My first 20 years on this planet were spent in relatively all-white neighborhoods. I was aware of other nationalities through the Latino, Black, and Asian populations that surrounded my neighborhood. To be sure we had diverse groups in my school and community, but for the most part, everyone and everything was white. I idolized Black baseball players as a kid, but even then I had little knowledge of the context in which they played and the unwritten rules they were subject to.
In college I studied US history and because of the zeitgeist of the late 1960s, I ended up majoring in African American history. Reading books about the brutality of slavery and the autobiographies of enslaved people, I learned of a reality that never entered my jr. High and High School history books.
So there I was in 1969, fresh out of college with a newly minted history degree boarding a plane for Texas. Within a month of that landing, I had witnessed racism first hand. I bore witness to what some folks can never acknowledge.
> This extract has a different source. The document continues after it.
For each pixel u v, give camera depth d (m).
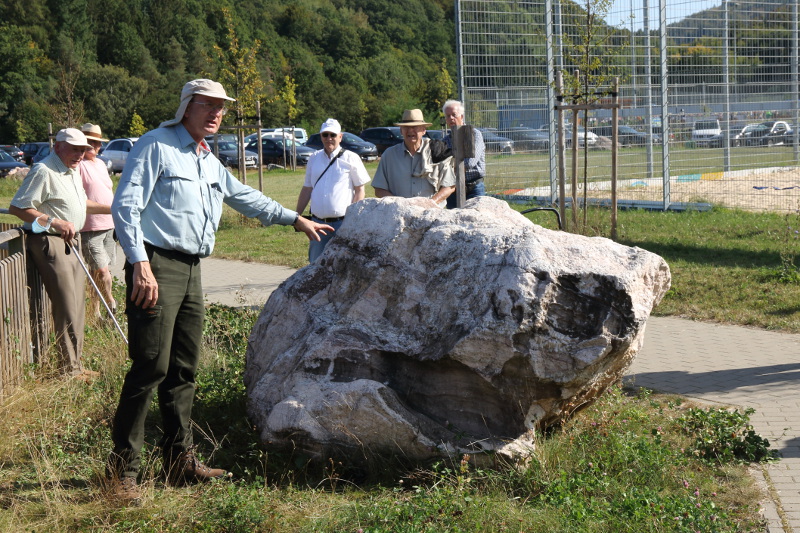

During my training as a VISTA Volunteer, I was sent with two other trainees to Temple, Texas. We hereto spend a weekend in this small town south of Austin, and file a report on what we noticed with respect to the poverty and the social structure. In a shabby hotel room that first night I found a small phone book. It was about half the size of normal phone books with both white page and yellow page sections. My partners and I used the phone book to determine which groups of people lived where so that we could determine what kinds of services were available, for whom. In the yellow pages, certain businesses were labeled (colored) so that the residents of Temple could know where their business was welcome and where it was not.